Он придвинул к ней бледноволосую голову. Его бледно-голубые глаза заблестели. Костистые белые руки так и лежали по сторонам затуманившегося ото льда стаканчика.
– Что ж, желаю вам дойти до сути. Я лично и пытаться не буду.
Потом они еще несколько раз заходили в бар по вечерам, а вечера делались все жарче и тяжелей. Патрисии не слишком-то нравился Нильс, но, впрочем, это было не важно. У нее онемели или оборвались нервные окончания, которыми она прежде нащупывала контуры чужих чувств. Она лишь отметила для себя, что он человек, чем-то одержимый. Он чересчур уж много читал и писал, слишком уж театрально погружался в работу. Даже в том, как он покрывал страницы чернильными строчками, было что-то не то, какой-то избыток – или это ей любое усилие, любой расход энергии казались чрезмерными? Она уже меньше удовольствия получала от Пруста, но все равно читала, и французский у нее подтягивался. Они говорили о Ниме. Он рассказывал ей вещи, которых она не хотела знать, которые ее вовсе не волновали, но все же они изменили ее представление о городе.
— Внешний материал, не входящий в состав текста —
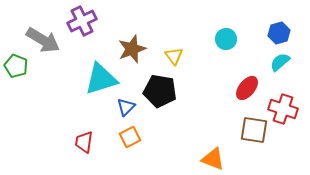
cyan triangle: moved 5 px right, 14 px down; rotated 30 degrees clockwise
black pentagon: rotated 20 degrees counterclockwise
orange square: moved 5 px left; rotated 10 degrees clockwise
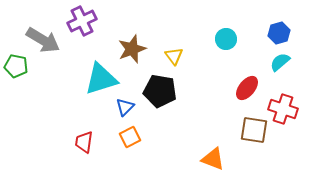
green pentagon: rotated 10 degrees counterclockwise
blue triangle: moved 1 px left
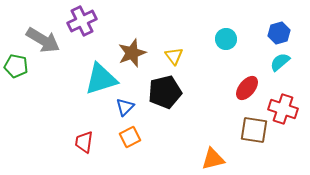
brown star: moved 4 px down
black pentagon: moved 5 px right, 1 px down; rotated 24 degrees counterclockwise
orange triangle: rotated 35 degrees counterclockwise
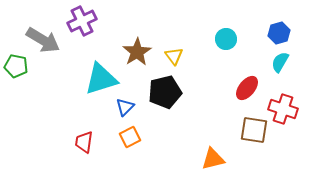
brown star: moved 5 px right, 1 px up; rotated 12 degrees counterclockwise
cyan semicircle: rotated 20 degrees counterclockwise
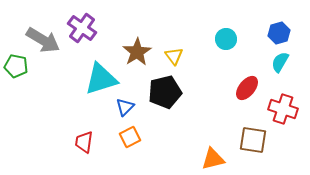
purple cross: moved 7 px down; rotated 28 degrees counterclockwise
brown square: moved 1 px left, 10 px down
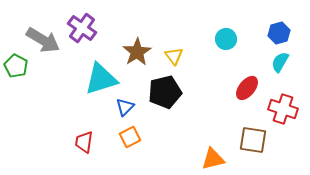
green pentagon: rotated 15 degrees clockwise
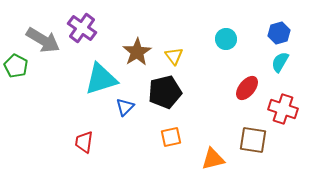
orange square: moved 41 px right; rotated 15 degrees clockwise
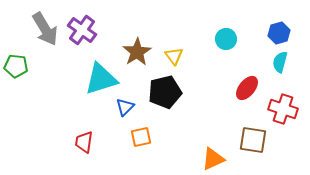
purple cross: moved 2 px down
gray arrow: moved 2 px right, 11 px up; rotated 28 degrees clockwise
cyan semicircle: rotated 15 degrees counterclockwise
green pentagon: rotated 20 degrees counterclockwise
orange square: moved 30 px left
orange triangle: rotated 10 degrees counterclockwise
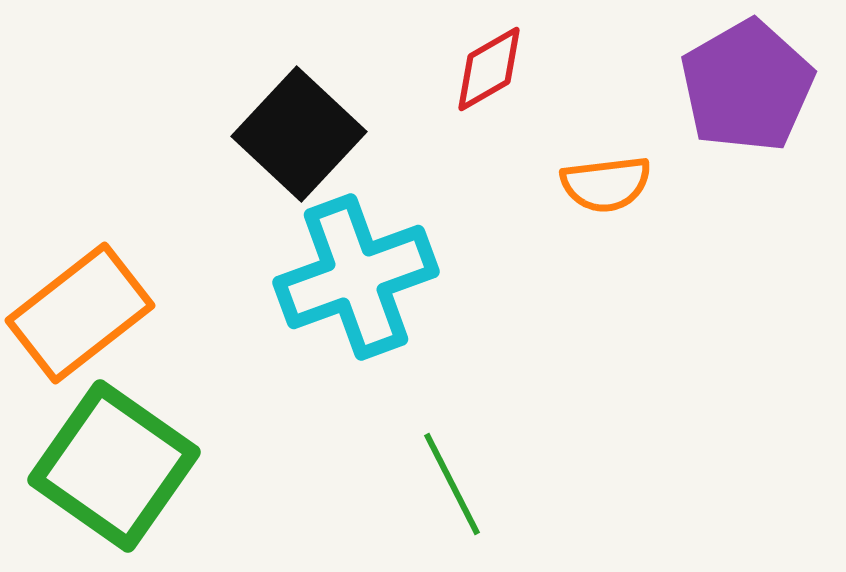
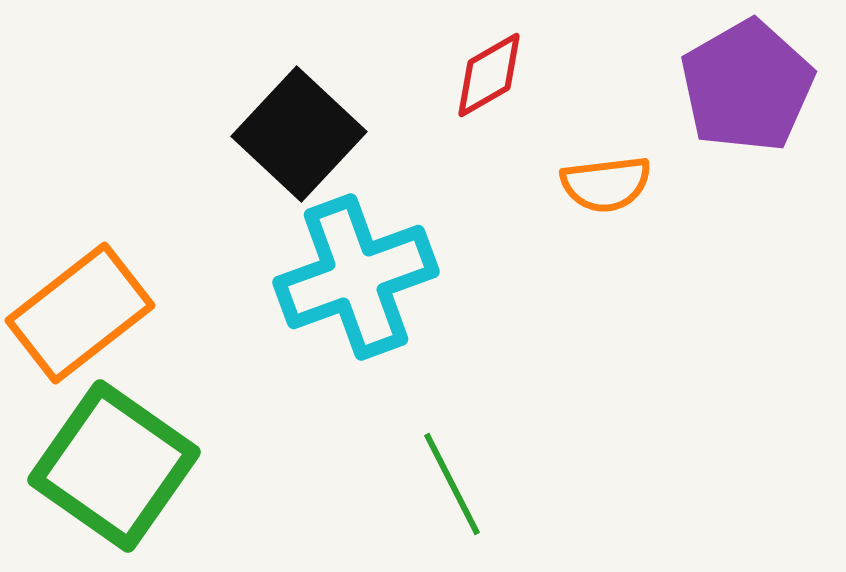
red diamond: moved 6 px down
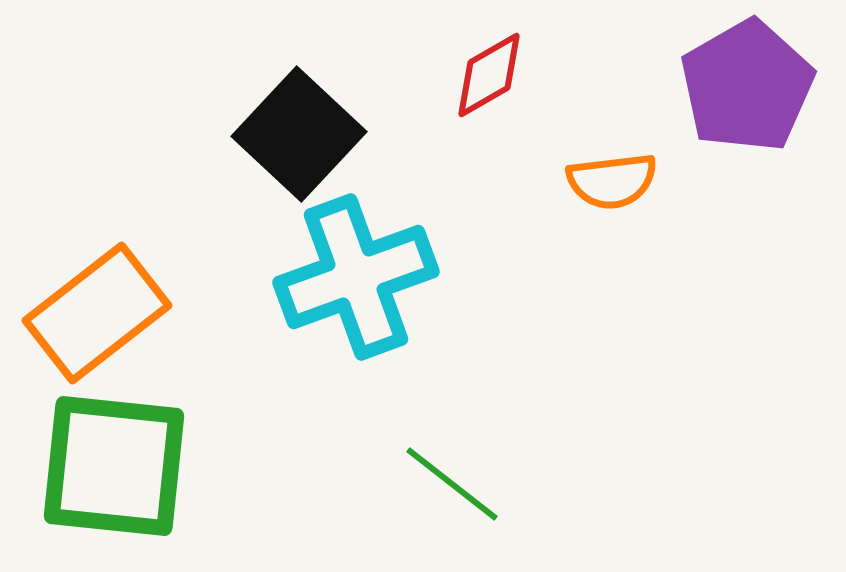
orange semicircle: moved 6 px right, 3 px up
orange rectangle: moved 17 px right
green square: rotated 29 degrees counterclockwise
green line: rotated 25 degrees counterclockwise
Он сказал, что город и воды Fons Nemausis
[96] – одно целое. Что золотистый камень и красная черепица – все это тесное, стеной обнесенное скопление домов посреди пыли и колкого низкотравья – возникло благодаря мощному источнику. Что Немаус, бог-покровитель Нима, изначально был божеством этого источника. Что в холме под источником и вокруг по тайным руслам струится вода, роет ходы, наполняет пещеры. Что с 1000 года и вплоть до Возрождения на холме, на бывшем капище Дианы, стоял женский монастырь, чьи аббатисы присвоили право владения водой. Он говорил о раскопках, о языческих древностях, о войнах за веру, в которых город стоял против яростного католика де Монфора, против Людовика Четырнадцатого, против немцев. О гильотине в Революцию и о виселице во Вторую мировую. Патрисия слушала, потом шла по магазинам или бродить. Если он будет слишком надоедать разговорами или переступит какую-то границу, думала она, ей придется уехать. Но куда? Зной нарастал. В прогнозе погоды, который она смотрела в номере по телевизору, Ним почти всегда был самым жарким городом во Франции. Его не остужали ни прибрежные бризы, ни горные ветры, он стоял посреди равнины, вбирая свет и жар. Для разнообразия она удлинила прогулки. В полуденное пекло отправилась в Сад фонтанов, смотрела в зловещую зеленую глубину, поднялась по открытой солнцу, строгой лестнице с балюстрадой, изучала крокодила, выстриженного из каких-то кустов бронзового цвета, в окружении розовых и белых цветов. Зверь зевал со скуки, закинув хвост крюком. Нильс сказал, что вредно ходить без шляпы. Она хотела ответить: «Все равно», но выговорила: «Я знаю». А шляпу не купила. Пускай солнцем пропечет мозг, сказало что-то внутри.